- 阅读材料
>>>

SELECT * FROM pgml.train('Handwritten Digit Clusters', algorithm => 'affinity_propagation');
SELECT * FROM pgml.train('Handwritten Digit Clusters', algorithm => 'birch', hyperparams => '{"n_clusters": 10}');
SELECT * FROM pgml.train('Handwritten Digit Clusters', algorithm => 'kmeans', hyperparams => '{"n_clusters": 10}');
SELECT * FROM pgml.train('Handwritten Digit Clusters', algorithm => 'mini_batch_kmeans', hyperparams => '{"n_clusters": 10}');

降维

降维完整示例

-- This example reduces the dimensionality of images in the sklean digits dataset
-- which is a copy of the test set of the UCI ML hand-written digits datasets
-- https://archive.ics.uci.edu/ml/datasets/Optical+Recognition+of+Handwritten+Digits
--
-- This demonstrates using a table with a single array feature column
-- for decomposition to reduce dimensionality.

<<<

- 所给资料

>>>

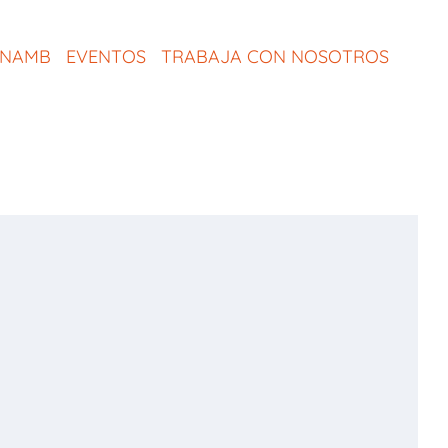
ONAMB
EVENTOS
TRABAJA CON NOSOTROS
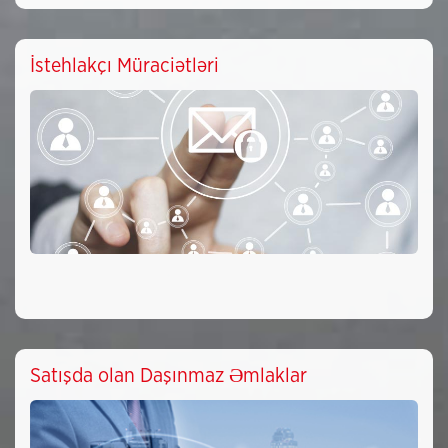
İstehlakçı Müraciətləri
Satışda olan Daşınmaz Əmlaklar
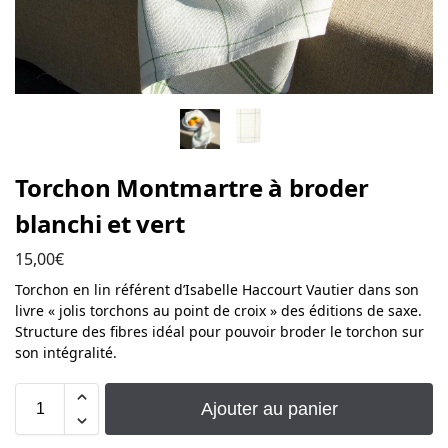
Torchon Montmartre à broder
blanchi et vert
15,00
€
Torchon en lin référent d’Isabelle Haccourt Vautier dans son
livre « jolis torchons au point de croix » des éditions de saxe.
Structure des fibres idéal pour pouvoir broder le torchon sur
son intégralité.
Ajouter au panier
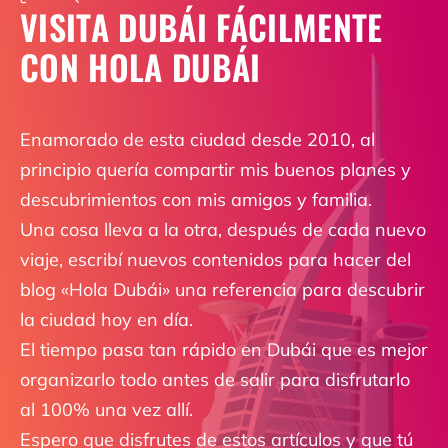
VISITA DUBÁI FÁCILMENTE
CON HOLA DUBÁI
Enamorado de esta ciudad desde 2010, al
principio quería compartir mis buenos planes y
descubrimientos con mis amigos y familia.
Una cosa lleva a la otra, después de cada nuevo
viaje, escribí nuevos contenidos para hacer del
blog «Hola Dubái» una referencia para descubrir
la ciudad hoy en día.
El tiempo pasa tan rápido en Dubái que es mejor
organizarlo todo antes de salir para disfrutarlo
al 100% una vez allí.
Espero que disfrutes de estos artículos y que tú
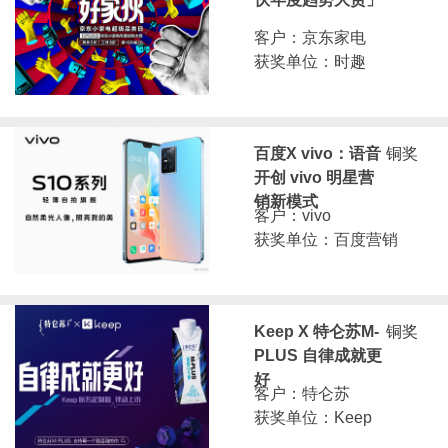
客户：京东家电
获奖单位：时趣
百度X vivo：语音
铜奖
开创 vivo 明星营
销新模式
客户：vivo
获奖单位：百度营销
Keep X 特仑苏M-
铜奖
PLUS 自律成就更
好
客户：特仑苏
获奖单位：Keep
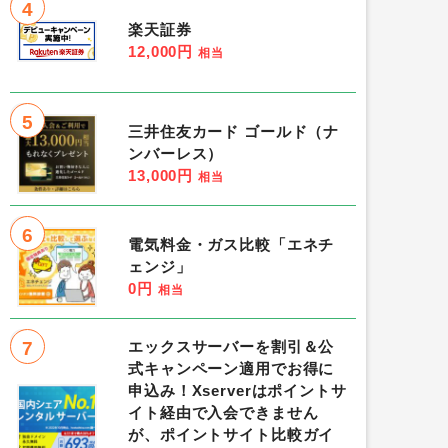
4
楽天証券
12,000円
相当
5
三井住友カード ゴールド（ナ
ンバーレス）
13,000円
相当
6
電気料金・ガス比較「エネチ
ェンジ」
0円
相当
7
エックスサーバーを割引＆公
式キャンペーン適用でお得に
申込み！Xserverはポイントサ
イト経由で入会できません
が、ポイントサイト比較ガイ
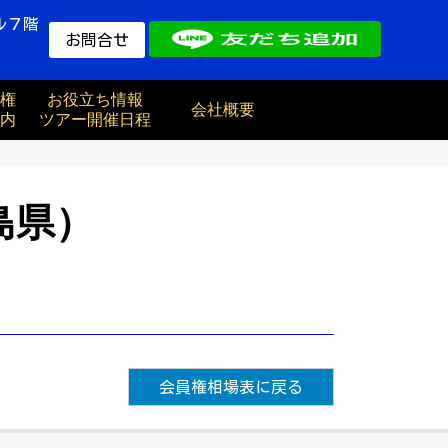
ル７階
お問合せ
権
お役立ち情報
会社概要
内
ツアー開催日程
島県）
会員権相場表に戻る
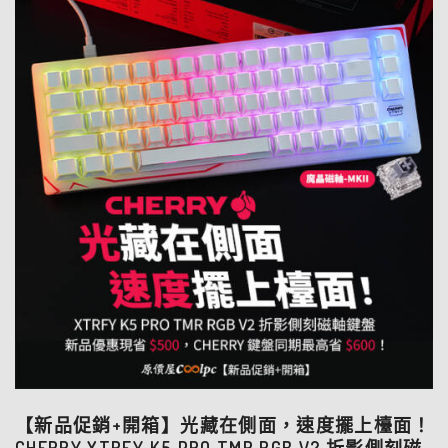
【新品促銷+開箱】光藏在側面，速度擺上檯面！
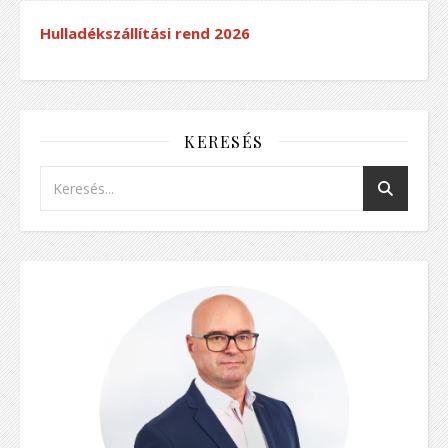
Hulladékszállítási rend
2026
KERESÉS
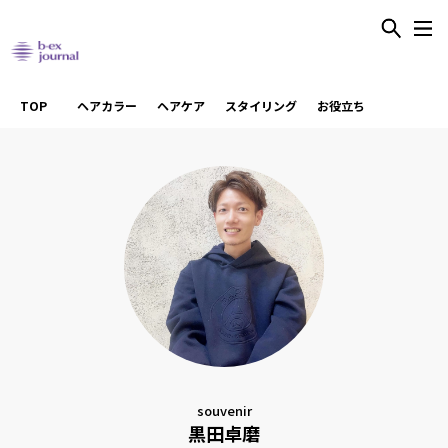
TOP
ヘアカラー
ヘアケア
スタイリング
お役立ち
souvenir
黒田卓磨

<<<

- 练习任务
(1) 列出阅读材料里 pgml.train 调用中 algorithm 参数所取的全部算法名称。
(2) 续写阅读材料中这段关于聚类与降维的 pgml 示例，从它最后一句之后接着写。

- 参考答案
(1) affinity_propagation、birch、kmeans、mini_batch_kmeans

(2)
--
-- Exit on error (psql)
-- \set ON_ERROR_STOP true
\timing on

SELECT pgml.load_dataset('digits');

-- view the dataset
SELECT left(image::text, 40) || ',...}', target FROM pgml.digits LIMIT 10;

-- create a view of just the vectors for decomposition, without any labels
CREATE VIEW digit_vectors AS
SELECT image FROM pgml.digits;

SELECT * FROM pgml.train('Handwritten Digits Reduction', 'decomposition', 'digit_vectors');

-- check out the decomposed vectors
SELECT target, pgml.decompose('Handwritten Digits Reduction', image) AS pca
FROM pgml.digits
LIMIT 10;

--
-- After a project has been trained, omitted parameters will be reused from previous training runs
-- In these examples we'll reuse the training data snapshots from the initial call.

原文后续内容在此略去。